**Excerpted passage**
....
The association between a low socioeconomic position and disability retirement is established in the literature, but the interrelationships between various subdomains of socioeconomic position are poorly understood. We examined the independent and interdependent effects of education, social class, and income on disability retirement.


Using nationally representative register data we followed up over 260,000 Finns aged 30-63 at the end of 1995 for disability retirement from 1996 to 2004. Cox regression analysis was used to calculate hazard ratios (HR) and relative indices of inequality (RII).


Each socioeconomic indicator had a linear negative association with disability retirement. The socioeconomic gradients were stronger in the younger age groups. The effect of education was largely mediated through succeeding social class. Social class was largely explained by preceding education, but was only moderately mediated through income. Income was largely explained by education, and even further by social class. The independent effects of education, social class, and income on disability retirement as measured by the RII were 1.74 (95% CI 1.60-1.90), 1.95 (1.78-2.15), and 1.35 (1.25-1.47) for men and 1.76 (1.61-1.92), 2.14 (1.95-2.34), and 1.14 (1.05-1.24) for women.
....
Dataset entries

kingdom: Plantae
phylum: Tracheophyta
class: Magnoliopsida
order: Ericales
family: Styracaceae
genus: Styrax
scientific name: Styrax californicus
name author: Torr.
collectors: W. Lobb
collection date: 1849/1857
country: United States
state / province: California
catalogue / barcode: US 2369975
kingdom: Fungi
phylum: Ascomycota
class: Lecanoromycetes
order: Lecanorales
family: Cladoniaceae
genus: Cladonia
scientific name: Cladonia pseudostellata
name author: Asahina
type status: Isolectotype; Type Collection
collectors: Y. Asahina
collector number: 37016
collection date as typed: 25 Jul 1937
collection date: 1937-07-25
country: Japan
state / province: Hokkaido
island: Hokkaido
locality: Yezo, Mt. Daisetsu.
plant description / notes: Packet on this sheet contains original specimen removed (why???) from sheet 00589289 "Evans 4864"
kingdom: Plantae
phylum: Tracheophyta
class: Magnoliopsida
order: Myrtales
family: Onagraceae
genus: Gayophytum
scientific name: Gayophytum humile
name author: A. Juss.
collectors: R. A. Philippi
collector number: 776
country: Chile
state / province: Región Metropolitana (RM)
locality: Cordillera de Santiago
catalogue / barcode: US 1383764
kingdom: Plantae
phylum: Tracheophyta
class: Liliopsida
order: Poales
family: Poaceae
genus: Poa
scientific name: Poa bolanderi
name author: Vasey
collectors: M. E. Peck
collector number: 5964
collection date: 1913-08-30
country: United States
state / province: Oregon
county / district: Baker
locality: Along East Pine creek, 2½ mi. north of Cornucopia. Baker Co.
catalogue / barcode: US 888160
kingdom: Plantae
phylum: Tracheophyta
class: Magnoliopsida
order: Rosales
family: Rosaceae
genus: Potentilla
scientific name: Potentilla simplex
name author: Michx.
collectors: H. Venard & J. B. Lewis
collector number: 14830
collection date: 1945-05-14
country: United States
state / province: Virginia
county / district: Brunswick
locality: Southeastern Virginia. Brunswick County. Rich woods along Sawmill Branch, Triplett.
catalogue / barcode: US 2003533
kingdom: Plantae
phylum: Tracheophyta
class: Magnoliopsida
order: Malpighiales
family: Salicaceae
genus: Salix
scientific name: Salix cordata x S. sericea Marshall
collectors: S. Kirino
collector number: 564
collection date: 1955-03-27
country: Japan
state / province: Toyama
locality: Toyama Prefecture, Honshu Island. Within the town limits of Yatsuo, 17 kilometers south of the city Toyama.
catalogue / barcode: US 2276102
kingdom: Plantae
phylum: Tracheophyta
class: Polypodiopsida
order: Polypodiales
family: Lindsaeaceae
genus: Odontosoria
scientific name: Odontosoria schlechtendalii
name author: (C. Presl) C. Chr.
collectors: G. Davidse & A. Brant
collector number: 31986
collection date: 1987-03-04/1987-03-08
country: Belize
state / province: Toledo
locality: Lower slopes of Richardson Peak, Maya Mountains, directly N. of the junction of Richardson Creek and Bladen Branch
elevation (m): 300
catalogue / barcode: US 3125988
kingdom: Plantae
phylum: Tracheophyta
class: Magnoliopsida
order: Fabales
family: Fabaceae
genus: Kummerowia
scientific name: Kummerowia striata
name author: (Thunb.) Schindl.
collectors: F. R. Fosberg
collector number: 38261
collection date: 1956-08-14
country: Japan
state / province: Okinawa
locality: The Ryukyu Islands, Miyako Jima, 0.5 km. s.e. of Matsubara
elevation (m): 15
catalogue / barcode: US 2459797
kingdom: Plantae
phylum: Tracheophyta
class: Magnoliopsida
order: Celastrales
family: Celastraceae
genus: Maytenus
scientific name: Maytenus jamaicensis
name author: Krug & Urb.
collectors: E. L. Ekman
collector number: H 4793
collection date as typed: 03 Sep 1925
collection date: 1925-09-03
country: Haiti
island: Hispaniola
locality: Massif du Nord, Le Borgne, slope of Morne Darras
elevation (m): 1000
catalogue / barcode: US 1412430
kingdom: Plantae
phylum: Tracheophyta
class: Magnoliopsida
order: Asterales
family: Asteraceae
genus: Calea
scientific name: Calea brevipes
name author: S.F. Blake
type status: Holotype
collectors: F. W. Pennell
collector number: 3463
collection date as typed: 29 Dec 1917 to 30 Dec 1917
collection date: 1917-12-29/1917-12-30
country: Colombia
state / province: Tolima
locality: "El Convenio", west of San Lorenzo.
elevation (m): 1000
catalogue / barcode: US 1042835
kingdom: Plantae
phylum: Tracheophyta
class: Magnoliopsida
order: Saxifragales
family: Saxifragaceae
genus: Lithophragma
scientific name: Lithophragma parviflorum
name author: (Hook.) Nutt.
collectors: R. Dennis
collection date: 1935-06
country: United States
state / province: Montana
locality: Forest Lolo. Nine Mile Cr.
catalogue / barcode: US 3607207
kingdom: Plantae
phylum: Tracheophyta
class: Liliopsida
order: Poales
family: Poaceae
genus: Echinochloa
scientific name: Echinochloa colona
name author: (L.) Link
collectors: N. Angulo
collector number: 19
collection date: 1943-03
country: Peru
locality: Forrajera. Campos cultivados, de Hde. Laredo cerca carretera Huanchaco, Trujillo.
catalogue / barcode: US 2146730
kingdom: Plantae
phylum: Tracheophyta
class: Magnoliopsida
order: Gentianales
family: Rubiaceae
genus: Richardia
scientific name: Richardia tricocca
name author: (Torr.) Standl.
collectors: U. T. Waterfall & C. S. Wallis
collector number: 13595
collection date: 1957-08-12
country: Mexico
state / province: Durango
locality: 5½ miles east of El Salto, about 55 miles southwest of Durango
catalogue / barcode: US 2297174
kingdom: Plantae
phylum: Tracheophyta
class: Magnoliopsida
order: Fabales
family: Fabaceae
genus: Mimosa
....
**Task to complete**
Continue the study summary on education, social class, income and disability retirement, starting after its last sentence.

**Answer below**
The effects of socioeconomic position on disability retirement may not be fully captured if the pathways between the various subdomains are disregarded. Our results suggest that efforts to delay and prevent disability retirement should focus on lifestyle and cognitive factors associated with education, as well as on factors associated with social class such as working conditions and power resources.